Она, протянув руку, взяла кружку с холодным кофе и выпила его. Задумчиво глядя в окно, она медленно сказала:
— Мне жаль его. Он живет в своем мире, не осознавая, что болен. И он страдает.
— Вы кого-то подозреваете, Мария Давидовна? — деловито спросил Иван Викторович.
— Нет, — вздохнула женщина.
Когда Вилентьев вышел, она прошептала — молчи, полезнее это, чем тефтеф — и впервые подумала, что, возможно, она тоже сходит с ума. Кроме того, что ей приходилось думать об убийце, прибавилась еще одна проблема, думать о которой категорически не хотелось, но — ужас понимания своего возможного будущего медленно вползал в её сознание.

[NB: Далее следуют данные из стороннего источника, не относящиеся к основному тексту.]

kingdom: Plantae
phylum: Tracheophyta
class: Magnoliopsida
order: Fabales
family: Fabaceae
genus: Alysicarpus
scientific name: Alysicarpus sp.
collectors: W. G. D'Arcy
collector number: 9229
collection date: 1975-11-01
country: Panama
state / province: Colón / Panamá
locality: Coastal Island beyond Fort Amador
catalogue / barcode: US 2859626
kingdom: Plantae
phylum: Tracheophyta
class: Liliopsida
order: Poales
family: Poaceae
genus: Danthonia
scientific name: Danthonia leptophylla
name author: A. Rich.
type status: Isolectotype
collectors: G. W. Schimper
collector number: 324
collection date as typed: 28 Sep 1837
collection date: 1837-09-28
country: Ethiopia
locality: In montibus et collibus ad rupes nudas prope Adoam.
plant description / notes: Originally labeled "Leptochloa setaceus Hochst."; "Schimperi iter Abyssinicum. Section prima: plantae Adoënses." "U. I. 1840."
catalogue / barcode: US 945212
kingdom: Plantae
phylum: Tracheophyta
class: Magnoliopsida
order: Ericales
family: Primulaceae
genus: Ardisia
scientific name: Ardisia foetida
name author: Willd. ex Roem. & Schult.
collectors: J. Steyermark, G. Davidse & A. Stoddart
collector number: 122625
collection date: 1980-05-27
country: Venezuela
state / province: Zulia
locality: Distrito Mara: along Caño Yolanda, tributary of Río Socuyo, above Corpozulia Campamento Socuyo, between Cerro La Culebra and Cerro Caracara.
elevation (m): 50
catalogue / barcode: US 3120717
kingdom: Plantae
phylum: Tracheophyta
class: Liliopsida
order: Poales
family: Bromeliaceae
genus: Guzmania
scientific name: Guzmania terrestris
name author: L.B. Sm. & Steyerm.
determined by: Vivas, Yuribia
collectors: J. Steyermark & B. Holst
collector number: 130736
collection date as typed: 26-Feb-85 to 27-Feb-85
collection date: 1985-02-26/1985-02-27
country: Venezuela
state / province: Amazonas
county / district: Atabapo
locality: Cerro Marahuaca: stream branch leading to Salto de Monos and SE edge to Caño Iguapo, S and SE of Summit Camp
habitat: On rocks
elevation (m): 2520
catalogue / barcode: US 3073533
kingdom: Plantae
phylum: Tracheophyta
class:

Я прихожу на работу вовремя. В ординаторской Вера Александровна, сидя за своим столом, что-то еле слышно напевает. Вчера она сдала теоретический экзамен на водительские права, а сегодня днем она пойдет сдавать вождение. Она уверена в себе, и — её подарок уже стоит на стоянке по соседству с домом.
Лариса у зеркала подводит глаза, пытаясь спрятать мешки под ними — тошнота изматывает её, мешая спокойно спать ночью и жить днем. Иногда, в минуты ночного безмолвия, она проклинает плод в своем животе, благодаря которому она не может спать и есть. Но днем, понимая кощунство таких мыслей, она вспоминает молитвы, которым учила мама в детстве.
Я переодеваюсь и иду в 301 палату, заглядывая по пути в другие мои палаты. В 302 — без изменений, три женщины с обычными заболеваниями. А в 303-ей слева у стены новый пациент. К нему я зайду позже.
Сейчас в 301-ой палате всего две пациентки, но из-за больной Мамалыгиной создается ощущение тесноты в помещении. Я смотрю на толстое тело, сидящее на кровати.
— Как вы себя сегодня чувствуйте?
— Значительно лучше, — отвечает женщина и отводит глаза в сторону.
Я вижу, что на тумбочке стало заметно меньше пищи — исчез кусок вареной курицы, полпалки копченой колбасы, и полбатона.